Cooking Eggplant and Winning Health Bucks

Walking through Tremont Park in the East Tremont section of the Bronx on Tuesdays this fall feels a little like walking onto the set of a Food Network prep kitchen. Among the tents of fresh cut herbs, jalapenos, apples and peaches, New York City’s Department of Health and Mental Hygiene is offering free cooking and nutrition classes to shoppers who are eligible for food stamps.

Classes are held every Tuesday at La Familia Farmers Market on the corner of East Tremont Avenue and LaFontaine Avenue from 8 a.m. until 2 p.m as part of New York City’s Stellar Farmers Markets Initiative. The city program provides a place for shoppers to learn how to prepare quick, inexpensive recipes using fresh ingredients that can be purchased at any of New York’s more than 120 Farmers Markets, 32 of which are in the Bronx.

In addition to cooking demonstrations, followed by yummy free samples, nutrition class attendees who fill out a quick survey receive a $2 New York City Health Bucks coupon that is redeemable at most New York City Farmers’ Markets for fresh fruits and vegetables. Food Stamp recipients also earn a $2 Health Bucks coupon for every $5 spent using federal Food Stamps at participating New York City Farmers’ Markets.

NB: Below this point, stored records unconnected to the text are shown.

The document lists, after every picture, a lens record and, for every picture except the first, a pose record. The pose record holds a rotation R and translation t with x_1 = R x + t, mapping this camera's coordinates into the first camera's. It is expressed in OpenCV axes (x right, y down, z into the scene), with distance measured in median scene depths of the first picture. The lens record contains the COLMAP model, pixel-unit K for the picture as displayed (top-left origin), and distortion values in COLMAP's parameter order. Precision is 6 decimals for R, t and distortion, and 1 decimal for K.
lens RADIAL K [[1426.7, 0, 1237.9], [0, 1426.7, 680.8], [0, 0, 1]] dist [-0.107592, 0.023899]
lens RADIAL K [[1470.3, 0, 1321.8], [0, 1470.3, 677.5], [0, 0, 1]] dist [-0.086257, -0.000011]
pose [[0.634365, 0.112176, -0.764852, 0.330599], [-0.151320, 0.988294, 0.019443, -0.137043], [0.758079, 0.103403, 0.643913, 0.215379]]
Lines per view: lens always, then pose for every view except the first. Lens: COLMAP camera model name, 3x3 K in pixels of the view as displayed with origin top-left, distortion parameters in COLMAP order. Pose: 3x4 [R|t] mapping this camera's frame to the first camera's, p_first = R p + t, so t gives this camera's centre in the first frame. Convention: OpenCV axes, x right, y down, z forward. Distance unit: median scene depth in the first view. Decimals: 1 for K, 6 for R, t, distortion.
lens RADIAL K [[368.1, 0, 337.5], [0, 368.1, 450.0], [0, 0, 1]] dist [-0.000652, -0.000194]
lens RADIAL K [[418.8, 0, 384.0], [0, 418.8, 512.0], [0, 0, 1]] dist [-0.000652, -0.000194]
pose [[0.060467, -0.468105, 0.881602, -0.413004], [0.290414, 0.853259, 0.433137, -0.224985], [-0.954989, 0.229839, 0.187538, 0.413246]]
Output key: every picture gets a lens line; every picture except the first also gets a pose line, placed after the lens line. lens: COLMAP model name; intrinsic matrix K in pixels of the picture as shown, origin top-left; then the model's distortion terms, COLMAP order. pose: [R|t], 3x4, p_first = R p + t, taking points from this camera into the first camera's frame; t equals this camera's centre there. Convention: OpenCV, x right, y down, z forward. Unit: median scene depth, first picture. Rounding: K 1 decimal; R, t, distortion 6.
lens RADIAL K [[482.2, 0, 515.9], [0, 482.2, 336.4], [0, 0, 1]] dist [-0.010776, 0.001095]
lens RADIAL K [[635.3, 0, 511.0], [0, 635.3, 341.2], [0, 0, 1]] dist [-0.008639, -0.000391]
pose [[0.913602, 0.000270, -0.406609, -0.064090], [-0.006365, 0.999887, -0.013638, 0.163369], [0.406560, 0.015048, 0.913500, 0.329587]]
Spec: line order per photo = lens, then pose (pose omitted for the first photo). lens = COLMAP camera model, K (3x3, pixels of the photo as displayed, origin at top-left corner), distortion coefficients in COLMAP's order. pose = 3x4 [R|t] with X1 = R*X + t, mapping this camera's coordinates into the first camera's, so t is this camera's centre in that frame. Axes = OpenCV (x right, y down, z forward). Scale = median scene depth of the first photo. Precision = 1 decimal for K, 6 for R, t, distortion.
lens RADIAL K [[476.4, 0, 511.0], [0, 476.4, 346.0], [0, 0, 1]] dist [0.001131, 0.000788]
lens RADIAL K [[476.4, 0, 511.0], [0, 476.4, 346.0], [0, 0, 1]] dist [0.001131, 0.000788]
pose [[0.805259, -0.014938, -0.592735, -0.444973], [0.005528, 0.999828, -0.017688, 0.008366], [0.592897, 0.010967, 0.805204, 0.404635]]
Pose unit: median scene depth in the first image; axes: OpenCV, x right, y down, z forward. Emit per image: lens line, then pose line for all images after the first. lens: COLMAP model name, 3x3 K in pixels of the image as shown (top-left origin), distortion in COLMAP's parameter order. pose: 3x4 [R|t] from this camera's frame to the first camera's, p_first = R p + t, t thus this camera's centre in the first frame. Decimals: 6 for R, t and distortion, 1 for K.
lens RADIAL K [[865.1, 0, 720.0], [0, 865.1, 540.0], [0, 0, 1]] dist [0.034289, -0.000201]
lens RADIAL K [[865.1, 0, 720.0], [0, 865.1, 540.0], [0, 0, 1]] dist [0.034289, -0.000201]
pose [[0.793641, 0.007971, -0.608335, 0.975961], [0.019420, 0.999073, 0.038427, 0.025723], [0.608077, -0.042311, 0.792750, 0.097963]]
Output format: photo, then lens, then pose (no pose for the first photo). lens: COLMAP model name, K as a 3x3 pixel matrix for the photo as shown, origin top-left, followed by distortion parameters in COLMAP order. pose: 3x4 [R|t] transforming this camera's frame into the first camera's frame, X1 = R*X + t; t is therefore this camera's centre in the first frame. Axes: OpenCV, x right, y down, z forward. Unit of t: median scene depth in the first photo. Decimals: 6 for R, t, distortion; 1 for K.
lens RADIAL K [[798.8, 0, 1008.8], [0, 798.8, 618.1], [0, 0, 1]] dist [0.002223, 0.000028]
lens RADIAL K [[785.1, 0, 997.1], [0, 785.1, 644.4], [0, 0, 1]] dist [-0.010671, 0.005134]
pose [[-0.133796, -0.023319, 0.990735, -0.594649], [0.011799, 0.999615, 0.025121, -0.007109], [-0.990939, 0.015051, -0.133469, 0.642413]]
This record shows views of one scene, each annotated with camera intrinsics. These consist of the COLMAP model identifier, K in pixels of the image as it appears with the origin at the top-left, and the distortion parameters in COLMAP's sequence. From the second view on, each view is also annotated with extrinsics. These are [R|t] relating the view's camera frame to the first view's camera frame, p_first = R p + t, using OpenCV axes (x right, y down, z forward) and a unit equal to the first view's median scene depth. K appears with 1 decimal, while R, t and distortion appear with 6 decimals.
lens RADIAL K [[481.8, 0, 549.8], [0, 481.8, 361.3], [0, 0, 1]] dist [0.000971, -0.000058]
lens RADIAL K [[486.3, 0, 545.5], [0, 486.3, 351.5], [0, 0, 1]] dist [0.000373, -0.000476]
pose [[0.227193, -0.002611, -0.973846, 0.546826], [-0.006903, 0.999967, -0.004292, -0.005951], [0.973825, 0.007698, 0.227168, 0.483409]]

On August 28th, the subject of the Stellar Farmers’ Market nutrition class was how to interpret nutrition fact labels. The class covered how to determine the proper portion size of an ingredient and where to find the percent daily value of fats, vitamins and minerals on a nutrition label.

Class participants scanned sample nutrition labels for milk, cheese, brown rice, and corn tortillas to check on the percent daily value of sodium and fiber each food contained. After reviewing several nutrition labels aloud, the instructor and a demonstration cook prepared a simple carrot salad. The instructor pointed out the recipe costs only 57 cents per serving and packs a powerful punch of nutrients while containing relatively few calories.

Nora Johns, a 62-year-old, unemployed East Tremont resident, attended the class for the second time and brought a friend from her jobs training course. When Johns didn’t see enough people crowding around the New York City Health tent just prior to the class start time she went into the East Tremont McDonalds and started recruiting people away from their double cheeseburgers and fries to come out to the nutrition class.

Following class, Johns collected her $2 Health Bucks coupon and headed for the Farmers Market tents.

“It’s fantastic that somebody is taking time out to teach people who don’t get this stuff. Learn something new everyday,” Johns gushed as she walked toward the apple bin.

Shoppers can choose from, among other things, bright purple eggplant, tricolored heirloom tomatoes and aromatic basil along six tents stocked full of fresh items displayed in delicate woven wood bins. In addition to cash, La Familia Verde Farmers Market vendors accept New York City Health Bucks coupons, federal Food Stamps and New York State Women, Infant, and Children vouchers as payment for fresh, locally-grown produce. New York State’s Farmers’ Market Nutrition Program provides checks to Women, Infants and Children program participants in order to expand access to nutritious, locally grown fresh fruits and vegetables.

Griselda Pineda, a 19-year-old student who lives across the street from La Familia Verde Farmers’ Market with her mother, comes every week to learn how to cook new things and to get her Health Bucks coupon. ”I come every Tuesday because they teach you how to cook healthy things and stuff like that. I didn’t know any of that stuff before,” she says.

Pineda admits she still has some work to do before she can replicate the cooking demonstrator’s slicing and dicing tricks, “I try to cook the recipes but they don’t always come out the way they do here,” she says.

Like many of the workshop attendees, Pineda likes to use her Health Bucks coupons at the market the minute that class is over. Following class Pineda was on a mission for the freshest carrots. She also grabbed some basil, a key ingredient in last week’s salsa recipe.

The Stellar Farmers’ Market program is the only federal Food Stamp educational nutrition program at farmers’ markets in the nation. In 2011, nutrition classes were taught at 18 markets throughout New York City distributing Health Bucks to more than 15,000 nutrition workshop participants, according to a New York City report on the Stellar Farmers’ Market and Health Bucks initiatives.